The Orbodun leans back against the far side of the spartan crew compartment, the scary rifle resting across its furry knees. "The part where you think I'm stupid and you don't want me around."

Oh. That. "It's possible that you are extrapolating two separate comments as being facets of the same kernel - but they're not. They're more like mirror images of each other."

"That's just zarking stupid." He looks angry. Usually he's pretty patient, and translates all my uttered venom into some jolly best-case assumption.

I un-slouch from my resting spot, nestled in connection with the ship's controls, and give the Orbodun a more-respectful appearance of full attention. Is he freaking out from the cumulative stress? Or is this a hitherto un-encountered quirk of his personality? "We were vaguely discussing aspects of what to do when we make planetfall."

"Right. And you said I was stupid, and clarified by saying that you didn't want me around."

"No, you asked two broad questions. The first was whether I thought we should continue the outward pretense of me being your servant. And I answered that, from an objective point of view, you working with me at all was kind of stupid."

His fur is bristling, and it looks like he wants to snark at me. Not yet - I hold up a talon in a "give me another moment" gesture. "The second question you asked was whether I wanted you to leave me alone. And I admitted that it would be something of a relief."

The big idiot is a quivering mass of indignant emotion. I cut him off before he can reply. "The reason for both is because i think I'm the focus of all the stupid trouble we're in. I think that Missionary was lured in by me, like I'm a trophy. So by staying near me, you're pointlessly at risk."

He's smart, the Orbodun. He un-poofs immediately. "So.

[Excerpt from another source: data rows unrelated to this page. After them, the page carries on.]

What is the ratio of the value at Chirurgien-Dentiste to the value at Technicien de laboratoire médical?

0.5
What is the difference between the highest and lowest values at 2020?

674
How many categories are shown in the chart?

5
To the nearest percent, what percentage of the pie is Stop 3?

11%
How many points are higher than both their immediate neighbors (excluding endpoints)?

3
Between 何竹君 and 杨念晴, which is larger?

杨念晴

It's dangerous to have me working with you, and you would be relieved if I wasn't in said danger."

I tap a talon on my snout in assent.

"But you'd LIKE my help, and wouldn't object to us continuing to be partners?"

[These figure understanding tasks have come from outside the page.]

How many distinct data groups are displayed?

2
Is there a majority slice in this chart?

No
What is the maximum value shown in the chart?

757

I wince. "Don't make me say it."

The Orbodun's ears get all perky. "Come on, we both know I'm your favourite partner."

"Whoa, whoa, whoa. Where the zark did you get THAT idea?"

He shrugs, smugly. "How many other partners have you trusted enough to tell your story to?"

I'm summoning a rebuttal, based on circumstances, but he continues before I can get it out. "BZZZT! NONE OF THEM. It wasn't until me that you felt a strong enough bond to spill your sad little guts."

It occurs to me that the Orbudun might have been playing me during this whole conversation to lure me into this trap. "That's like a single helium atom claiming responsibility for a supernova because it happened to be the last hydrogen fused before the whole pile popped."

"Your crude grasp of nuclear physics aside... Hey! Are you suggesting that you transformed me into a heavier element?"

Now I'm sure he's been playing me. How does non-verbal acting align with Dal Fona rules about honesty? "Well, slaverium is kind of lightweight. And overly reactive."

A wince. "Bad pun."

"Now you're dense Sidekickium."

It's hard to make little beady black fur-obscured eyes go all squinty, but the Orbodun manages it. "You're a mean Massetin. Meeeeean."

I resume my slouching posture to address the ship's controls. "You want to hear something actually mean?"

"Sure, pincushion."

"Think about how I'll remember you when you're dead."

Awww. I think maybe I went too far with that one.